Aujourd’hui, certaines voix s’élèvent pour réclamer un grand festival musical en Guadeloupe (proprement dite) qui mette sur scène des artistes du cru, du Bassin caribéen et d’ailleurs, comme dans les autres îles caribéennes qui possèdent au moins un grand festival. Un grand festival avec une bonne campagne publicitaire dans la Caraïbe et ailleurs pour faire venir des festivaliers étrangers, un festival rentable pour le pays et pas seulement pour quelques organisateurs privés. Pour d’autres, ce voeu se réalisera lorsque la Guadeloupe comme la Martinique voleront de leurs propres ailes et seront contraintes, à l’instar de leurs voisines caribéennes, d’utiliser tous les moyens nécessaires pour faire rentrer des devises dans leurs caisses.

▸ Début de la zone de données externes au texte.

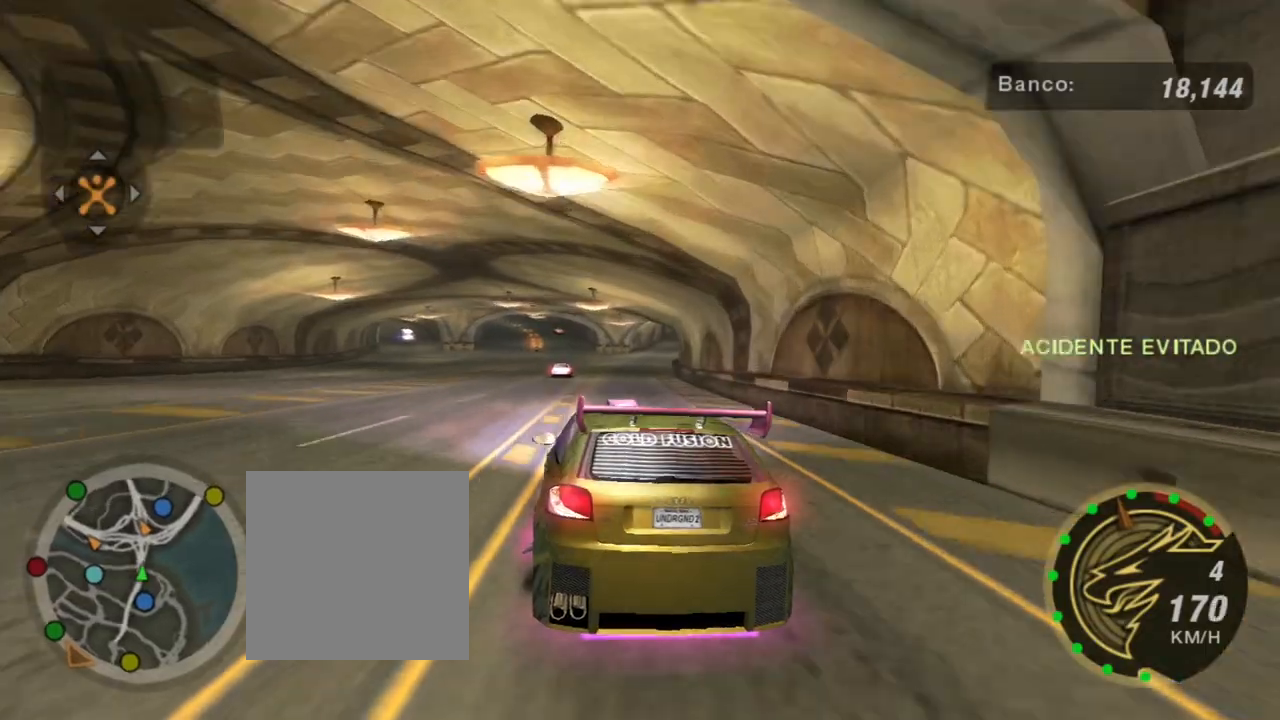
{"buttons": ["R2"], "left_stick": "center", "right_stick": "center", "events": [[134, "left_stick", "down-left"], [300, "left_stick", "center"], [334, "R2", "down"]]}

Pour le moment, nous espérons que les touristes guadeloupéens et martiniquais qui étaient en Dominique et qui ont été tellement enchantés de l’accueil qu’ils ont reçu là-bas auront envie d’accueillir dans les mêmes conditions sinon mieux les visiteurs étrangers qui séjourneront chez eux. La Guadeloupe et la Martinique ont, elles aussi, besoin de touristes…
Nous espérons que les Guadeloupéens et les Martiniquais ont sympathisé avec les Dominiquais malgré la barrière de la langue, même s’il y a déjà chez nous un grand nombre de ressortissants de la Dominique…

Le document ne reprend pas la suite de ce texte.